### Your objective
Gather the lines from the material that contain "required".

### Task input
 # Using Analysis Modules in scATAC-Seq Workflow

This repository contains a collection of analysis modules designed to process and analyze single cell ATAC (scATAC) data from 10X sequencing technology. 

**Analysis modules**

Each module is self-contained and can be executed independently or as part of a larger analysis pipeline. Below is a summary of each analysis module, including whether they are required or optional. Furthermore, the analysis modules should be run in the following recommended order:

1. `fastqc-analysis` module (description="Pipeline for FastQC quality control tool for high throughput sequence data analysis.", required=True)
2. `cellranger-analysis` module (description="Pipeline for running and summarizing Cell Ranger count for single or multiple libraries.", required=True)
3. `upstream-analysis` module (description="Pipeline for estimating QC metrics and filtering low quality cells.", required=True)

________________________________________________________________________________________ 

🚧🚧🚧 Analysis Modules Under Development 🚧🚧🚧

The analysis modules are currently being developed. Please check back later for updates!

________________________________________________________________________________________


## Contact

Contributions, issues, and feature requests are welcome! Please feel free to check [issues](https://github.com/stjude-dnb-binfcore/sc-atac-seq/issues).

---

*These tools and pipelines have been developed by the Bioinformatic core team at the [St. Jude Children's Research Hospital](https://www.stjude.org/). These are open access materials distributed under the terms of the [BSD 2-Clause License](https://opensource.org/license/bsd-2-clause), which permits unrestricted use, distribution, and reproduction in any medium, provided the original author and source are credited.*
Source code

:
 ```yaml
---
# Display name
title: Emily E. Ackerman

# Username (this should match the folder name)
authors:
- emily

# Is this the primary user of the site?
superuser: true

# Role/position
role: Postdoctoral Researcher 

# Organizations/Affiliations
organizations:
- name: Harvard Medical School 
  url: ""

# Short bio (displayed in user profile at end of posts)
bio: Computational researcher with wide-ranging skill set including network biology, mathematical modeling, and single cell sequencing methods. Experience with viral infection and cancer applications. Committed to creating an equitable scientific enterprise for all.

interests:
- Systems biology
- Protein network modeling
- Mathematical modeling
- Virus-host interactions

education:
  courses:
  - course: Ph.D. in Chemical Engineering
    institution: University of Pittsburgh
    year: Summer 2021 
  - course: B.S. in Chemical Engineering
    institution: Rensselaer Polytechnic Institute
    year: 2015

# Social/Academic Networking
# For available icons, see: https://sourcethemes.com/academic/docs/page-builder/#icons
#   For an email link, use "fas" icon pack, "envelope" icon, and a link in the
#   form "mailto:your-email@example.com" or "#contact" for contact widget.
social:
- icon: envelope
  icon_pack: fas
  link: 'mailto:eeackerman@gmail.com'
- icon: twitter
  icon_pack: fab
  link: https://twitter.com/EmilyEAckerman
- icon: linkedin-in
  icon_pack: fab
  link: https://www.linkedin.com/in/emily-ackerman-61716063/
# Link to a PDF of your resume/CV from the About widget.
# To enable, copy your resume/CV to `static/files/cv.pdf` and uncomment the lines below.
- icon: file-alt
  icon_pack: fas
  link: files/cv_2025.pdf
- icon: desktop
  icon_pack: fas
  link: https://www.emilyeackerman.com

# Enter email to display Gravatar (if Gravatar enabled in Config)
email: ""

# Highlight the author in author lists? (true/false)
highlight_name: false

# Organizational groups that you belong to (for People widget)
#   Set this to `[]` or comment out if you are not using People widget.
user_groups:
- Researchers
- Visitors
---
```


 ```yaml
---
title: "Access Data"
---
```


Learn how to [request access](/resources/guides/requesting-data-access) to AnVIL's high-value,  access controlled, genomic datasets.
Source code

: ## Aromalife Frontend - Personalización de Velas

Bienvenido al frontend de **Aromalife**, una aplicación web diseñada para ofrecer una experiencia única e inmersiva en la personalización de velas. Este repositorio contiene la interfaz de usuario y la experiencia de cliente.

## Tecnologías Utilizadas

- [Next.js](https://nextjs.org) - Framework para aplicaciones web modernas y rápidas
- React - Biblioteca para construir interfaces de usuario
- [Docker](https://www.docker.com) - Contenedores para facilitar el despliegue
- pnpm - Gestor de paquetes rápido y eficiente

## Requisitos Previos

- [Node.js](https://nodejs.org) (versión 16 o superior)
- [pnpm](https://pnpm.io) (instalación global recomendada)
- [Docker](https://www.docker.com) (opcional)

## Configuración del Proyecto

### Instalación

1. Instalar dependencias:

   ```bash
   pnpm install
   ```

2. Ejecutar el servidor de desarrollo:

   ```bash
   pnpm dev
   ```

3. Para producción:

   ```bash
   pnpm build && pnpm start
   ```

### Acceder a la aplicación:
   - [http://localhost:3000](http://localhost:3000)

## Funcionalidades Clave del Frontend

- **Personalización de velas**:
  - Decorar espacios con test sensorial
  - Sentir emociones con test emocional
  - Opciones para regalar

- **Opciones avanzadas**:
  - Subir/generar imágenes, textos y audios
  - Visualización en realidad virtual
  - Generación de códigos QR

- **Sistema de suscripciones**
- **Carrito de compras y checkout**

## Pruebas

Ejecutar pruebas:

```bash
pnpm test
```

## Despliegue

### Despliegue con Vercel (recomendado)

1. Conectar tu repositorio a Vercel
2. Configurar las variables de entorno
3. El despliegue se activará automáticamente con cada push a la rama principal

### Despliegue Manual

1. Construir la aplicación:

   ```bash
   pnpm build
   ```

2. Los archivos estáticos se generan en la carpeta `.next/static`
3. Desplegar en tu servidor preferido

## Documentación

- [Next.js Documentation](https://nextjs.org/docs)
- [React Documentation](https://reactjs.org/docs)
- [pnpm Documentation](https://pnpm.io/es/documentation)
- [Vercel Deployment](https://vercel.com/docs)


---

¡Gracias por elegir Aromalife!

### Written reply
Each module is self-contained and can be executed independently or as part of a larger analysis pipeline. Below is a summary of each analysis module, including whether they are required or optional. Furthermore, the analysis modules should be run in the following recommended order:
1. `fastqc-analysis` module (description="Pipeline for FastQC quality control tool for high throughput sequence data analysis.", required=True)
2. `cellranger-analysis` module (description="Pipeline for running and summarizing Cell Ranger count for single or multiple libraries.", required=True)
3. `upstream-analysis` module (description="Pipeline for estimating QC metrics and filtering low quality cells.", required=True)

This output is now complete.